(Record tratti da un dataset)
------------------------

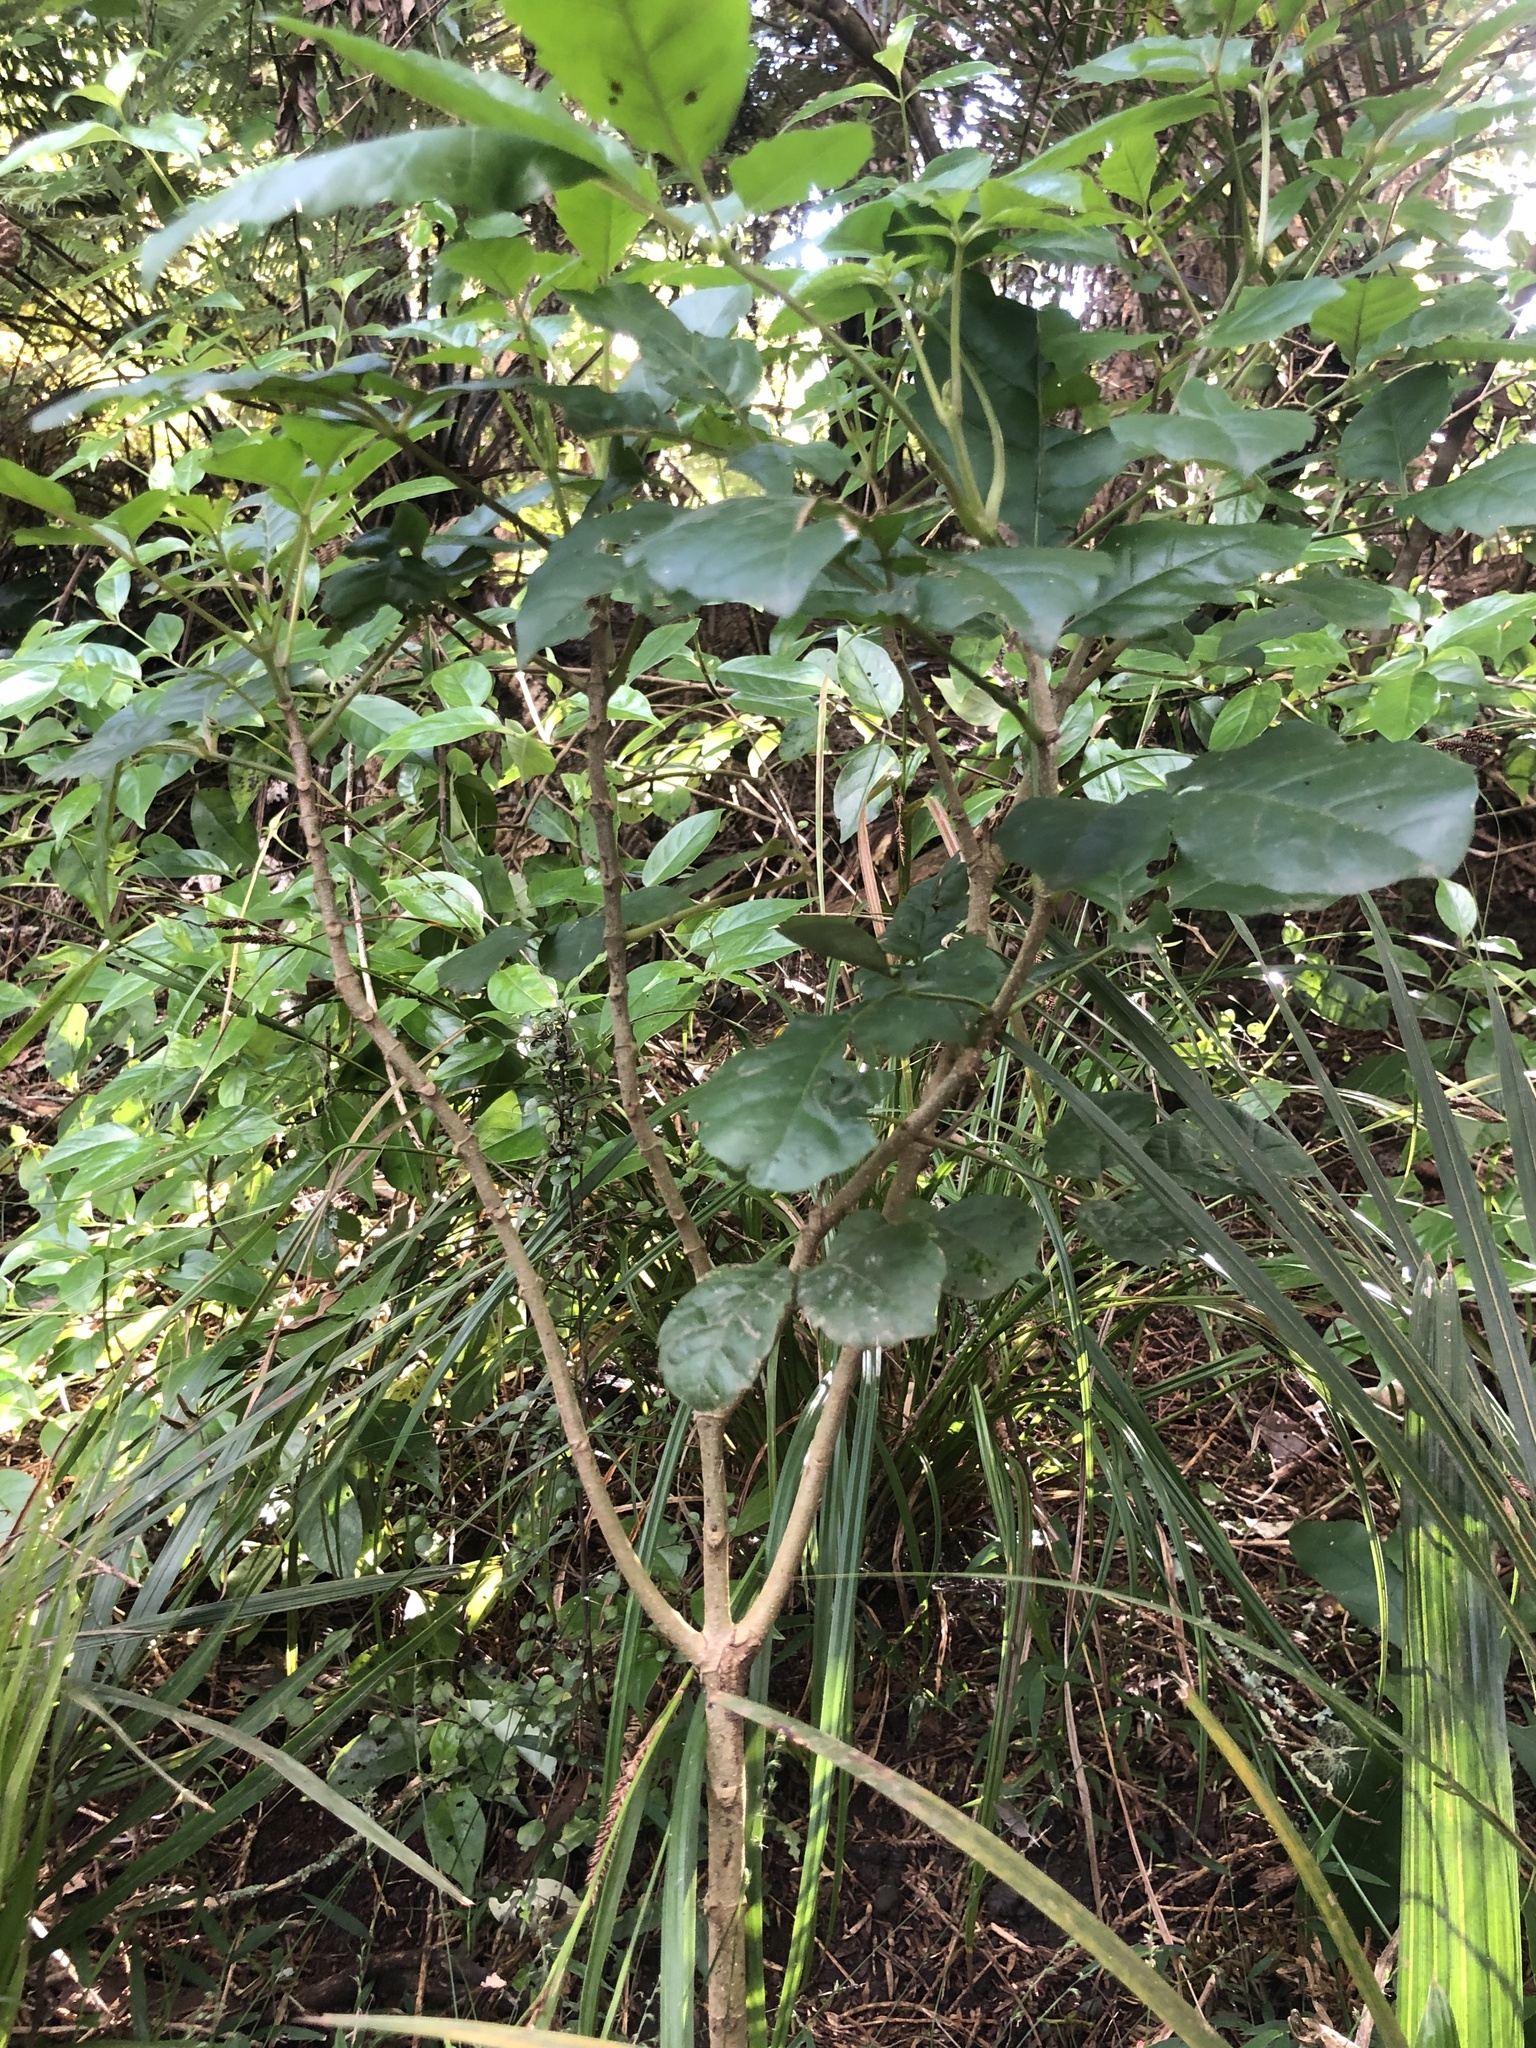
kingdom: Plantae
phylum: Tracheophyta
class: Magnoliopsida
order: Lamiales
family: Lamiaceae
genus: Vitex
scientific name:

------------------------

• CONSEGNA
Modifichi le righe a partire da quella che contiene "phylum: Tracheophyta" fino alla fine del materiale, sostituendo "family" con "famiglia" e lasciando invariato tutto il resto. Riporti soltanto queste righe.

• RISULTATO FINALE
phylum: Tracheophyta
class: Magnoliopsida
order: Lamiales
famiglia: Lamiaceae
genus: Vitex
scientific name:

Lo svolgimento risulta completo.